I just downloaded the dataset, and color is such a powerful feature that training a random forest on images downsampled to a single pixel results in 95% and 98% accuracies! (for the 4-category and 6-category versions, respectively)

And you can easily exceed 99.5% by adding more features to the forest, which is far above their DBN accuracy.

I have no idea how they were able to get an accuracy as low as 69% when they evaluated random forests.

I read the paper, and I also have some reservations. The procedure they used to extract and randomize their data seems biased towards large homogenous areas.

In short, in their procedure, it seems possible to rope off a large contiguous area of Mojave desert, ground-truth it using their GUI system as "barren", and have that area be carved up into 28x28 pixel chips and spread equally into the training and test sets.

In such a case, the training and test sets are not really independent. And their 6 classes, as you point out, are amenable to color features.

Having done classification of remote sensing data...the above is not a good test of accuracy at any useful task. You have to test accuracy on representative data.
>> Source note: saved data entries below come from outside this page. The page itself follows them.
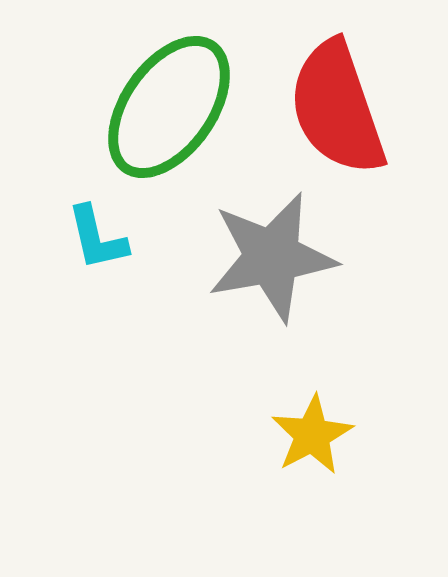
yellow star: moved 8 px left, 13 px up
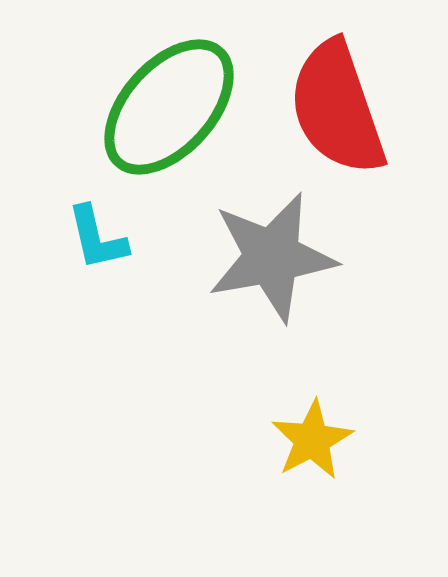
green ellipse: rotated 7 degrees clockwise
yellow star: moved 5 px down
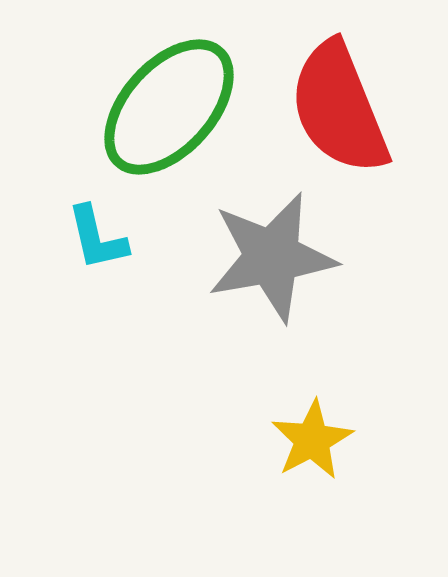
red semicircle: moved 2 px right; rotated 3 degrees counterclockwise
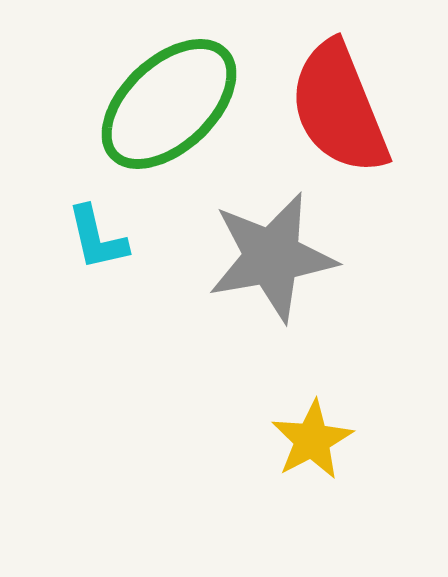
green ellipse: moved 3 px up; rotated 5 degrees clockwise
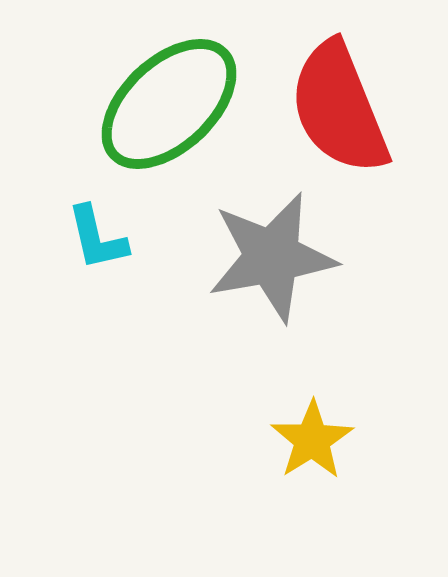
yellow star: rotated 4 degrees counterclockwise
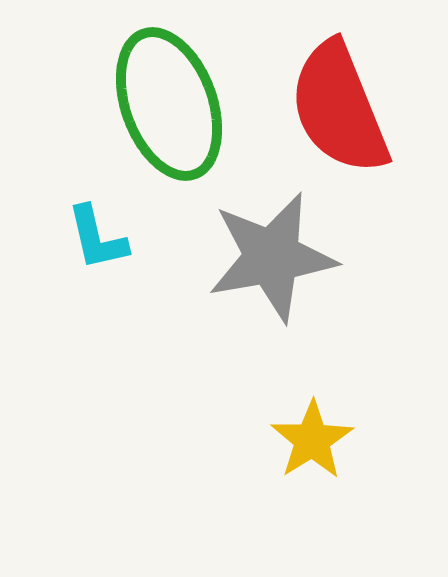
green ellipse: rotated 67 degrees counterclockwise
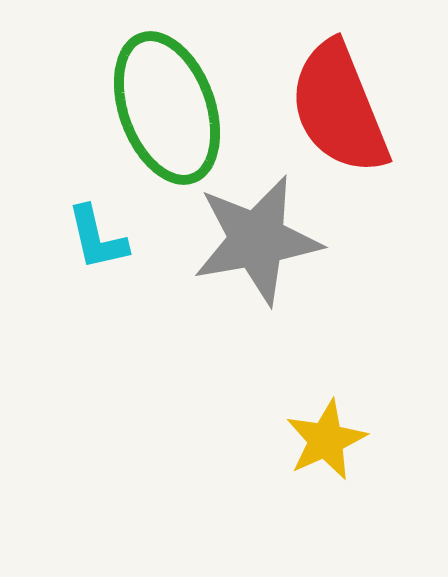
green ellipse: moved 2 px left, 4 px down
gray star: moved 15 px left, 17 px up
yellow star: moved 14 px right; rotated 8 degrees clockwise
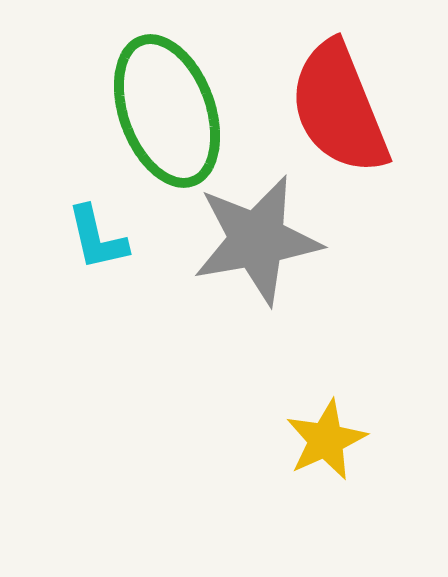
green ellipse: moved 3 px down
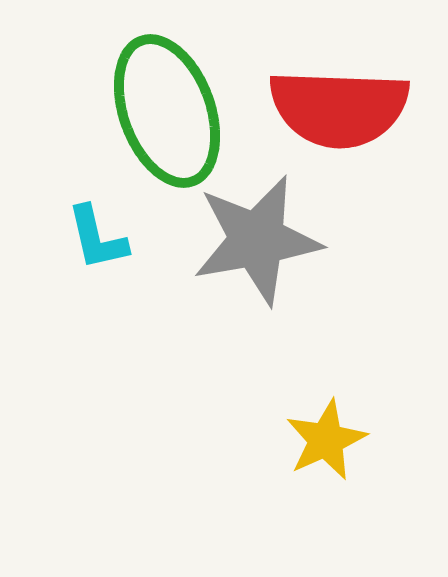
red semicircle: rotated 66 degrees counterclockwise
That means training within a few areas, and testing on geographically distant but ecologically similar areas. (I.e., same class, but statistically independent.). And, varying things like time of day, observing geometry, and seasonality. Color features will be quite fragile in such tests.

And, testing on a more diverse sample, to see if "none of the above" can be detected, because their class decomposition is nothing like exhaustive.

Hah that's shocking! You should contact them. Seems like an inexperienced team then.
Since you seem fond of Deep Learning projects, what do you think something like automatic classification of streets (and transportation network in general) from imagery is viable yet? Seems like it would be useful for OpenStreetMap. The corpus of valid classification is tremendous (pretty much all (>95%?) of NA is classified , and the data is readily available.

The subjects themselves don't seem too complex either: lines are small roads, thick lines are major ones, and then there's intersections which semantically interlink them.

I was wondering about this also, especially for the case of Humanitarian OpenStreetMap where they map e.g. West Africa and allow you to map without visiting the area (normally not allowed on OSM). The maps can so sparse before we map a region, that any 'AI' would not have to be perfect - it would anyway be a vast improvement on what already exists.

Maybe a good option would be a mapping tool for humans, that traced e.g. a building and then said to the user 'I think this is a building, press Yes to accept'. That would speed up my mapping times by maybe a factor of 5, especially once I got comfortable with the AI being reliable, and could click Yes after just a cursory check.

Right, human assist would probably be needed for final verification and unfortunately it's impossible to correctly name the streets (unless everywhere were like Manhattan); number might be doable.

It just seems like a perfect fit for Deep Convolutional neural nets.